Valleys top anti-depressant table


BBC Wales health correspondent Elin Gwilym spoke to one patient about his experience

More anti-depressant drugs are being prescribed to patients in the south Wales valleys than anywhere else in England and Wales, new figures show.

Seven of the "top 10" areas for the drugs were in Wales, and the highest was Torfaen, with 104 prescriptions per 1,000 patients in January.

National guidance says patients should first be offered self-help and therapy.

The Welsh Assembly Government said it had invested significantly in mental health services in recent years.

The figures were obtained by the BBC's home affairs correspondent Mark Easton in a request under the Freedom of Information Act (FOI).

They showed that the rate of prescribing anti-depressants was just under one in 10 of patients in Rhondda Cynon Taf, Blaenau Gwent and Merthyr Tydfil.

Bridgend, Caerphilly and, in north Wales, Denbighshire also have high rates of anti-depressant prescriptions handed out.

The figures also showed the highest year-on-year increases in prescribing could be found in Torfaen and Blaenau Gwent.

Torfaen - 104
Rhondda Cynon Taf - 97
Blaenau Gwent - 97
Merthyr Tydfil - 97
Neath Port Talbot - 94
Bridgend - 94
Caerphilly - 93
Blackpool - 92
Redcar & Cleveland - 89
Salford - 89
Prescriptions of anti-depressants per 1,000 in January 2009. Source: Prescription Pricing Authority in England and the Prescribing Services Unit in Wales

On average across Wales there has been a 3.15% increase in the prescribing of drugs like Prozac during 2008 despite national guidance advocating alternative treatments.

The national guidelines for England and Wales on the prescribing of anti-depressants recommends they should not be used as first line therapy for mild to moderate depression.

The guidelines state that in the first instance patients should be offered self help and psychological therapies

But doctors in Wales said there was a lack of support services available for sufferers and they were often left with no option other than to prescribe drugs like Prozac.

Dr David Bailey, of the British Medical Association (BMA) Cymru, said patients often had to wait five or six months for therapy because of a lack of funds and skilled practitioners.

There is a skills shortage as well as a money issue
Dr David Bailey, BMA Cymru

"In England some extra money has been promised by the Department of Health to pay for more counselling and specialist therapy that is due to roll out in Wales too," he said.

"I know the assembly is trying find money to improve the access to cognitive behavioural therapy (a specialised form of counselling) and counselling.

"But there is a skills shortage as well as a money issue.

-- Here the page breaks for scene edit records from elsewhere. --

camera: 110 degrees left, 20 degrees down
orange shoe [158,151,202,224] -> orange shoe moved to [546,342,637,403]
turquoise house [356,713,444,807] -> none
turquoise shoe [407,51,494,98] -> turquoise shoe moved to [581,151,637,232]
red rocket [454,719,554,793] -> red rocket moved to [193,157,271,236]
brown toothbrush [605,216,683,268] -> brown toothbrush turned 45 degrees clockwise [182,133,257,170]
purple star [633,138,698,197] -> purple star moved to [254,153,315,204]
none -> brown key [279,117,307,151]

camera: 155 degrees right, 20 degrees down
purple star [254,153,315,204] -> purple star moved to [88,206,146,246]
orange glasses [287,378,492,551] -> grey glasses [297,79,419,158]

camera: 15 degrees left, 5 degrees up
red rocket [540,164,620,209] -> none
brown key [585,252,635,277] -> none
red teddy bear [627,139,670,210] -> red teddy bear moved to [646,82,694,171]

There just aren't enough skilled practitioners able to provide these therapies in Wales."

Dr Bailey said the higher prescription rates could reflect increasing rates of mild depression because of the current economic climate.

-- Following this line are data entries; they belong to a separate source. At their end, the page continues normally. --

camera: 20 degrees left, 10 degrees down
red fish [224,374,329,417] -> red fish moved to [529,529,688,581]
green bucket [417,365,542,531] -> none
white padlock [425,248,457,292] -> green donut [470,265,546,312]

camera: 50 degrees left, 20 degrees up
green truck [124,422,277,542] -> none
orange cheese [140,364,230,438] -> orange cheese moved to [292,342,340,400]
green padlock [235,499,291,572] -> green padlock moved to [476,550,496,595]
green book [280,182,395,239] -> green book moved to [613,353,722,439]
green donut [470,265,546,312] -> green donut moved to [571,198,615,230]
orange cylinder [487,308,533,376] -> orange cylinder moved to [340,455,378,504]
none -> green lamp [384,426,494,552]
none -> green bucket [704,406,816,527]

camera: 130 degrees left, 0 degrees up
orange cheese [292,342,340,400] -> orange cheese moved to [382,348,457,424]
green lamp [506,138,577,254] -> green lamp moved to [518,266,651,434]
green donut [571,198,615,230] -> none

"It could be that the current economic climate is making mild depression more common because people are worried about their jobs and how they are going to make ends meet," he said.

Healthy lifestyle

Chief medical officer for Wales Tony Jewell said GPs were encouraged to consider alternatives to medication including referral to a counsellor.

The assembly government was also trying to promote the importance of a healthy lifestyle, had funded a free bilingual 24/7 advice and information line, and was rolling out a mental health first aid programme, he said.

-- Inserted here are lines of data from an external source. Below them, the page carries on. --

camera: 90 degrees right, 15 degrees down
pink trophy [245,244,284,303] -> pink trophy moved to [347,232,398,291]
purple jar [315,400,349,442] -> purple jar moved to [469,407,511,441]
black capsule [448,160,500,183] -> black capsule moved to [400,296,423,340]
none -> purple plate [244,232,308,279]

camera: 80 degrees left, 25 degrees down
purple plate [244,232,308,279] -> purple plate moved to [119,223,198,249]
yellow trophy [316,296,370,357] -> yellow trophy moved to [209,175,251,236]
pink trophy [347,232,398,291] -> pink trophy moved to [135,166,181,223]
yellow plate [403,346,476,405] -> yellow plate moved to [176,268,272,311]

The assembly government said it had increased the number of mental health and occupational health professionals and those in training.

"An extra £100,000 from the Welsh Assembly Government is also being made available every year to improve support for GPs providing care for people experiencing mental health problems," said a spokesperson.

"In 2005, we launched Book Prescription Wales which allows highly recommended self-help books to be prescribed by GPs... and other health providers."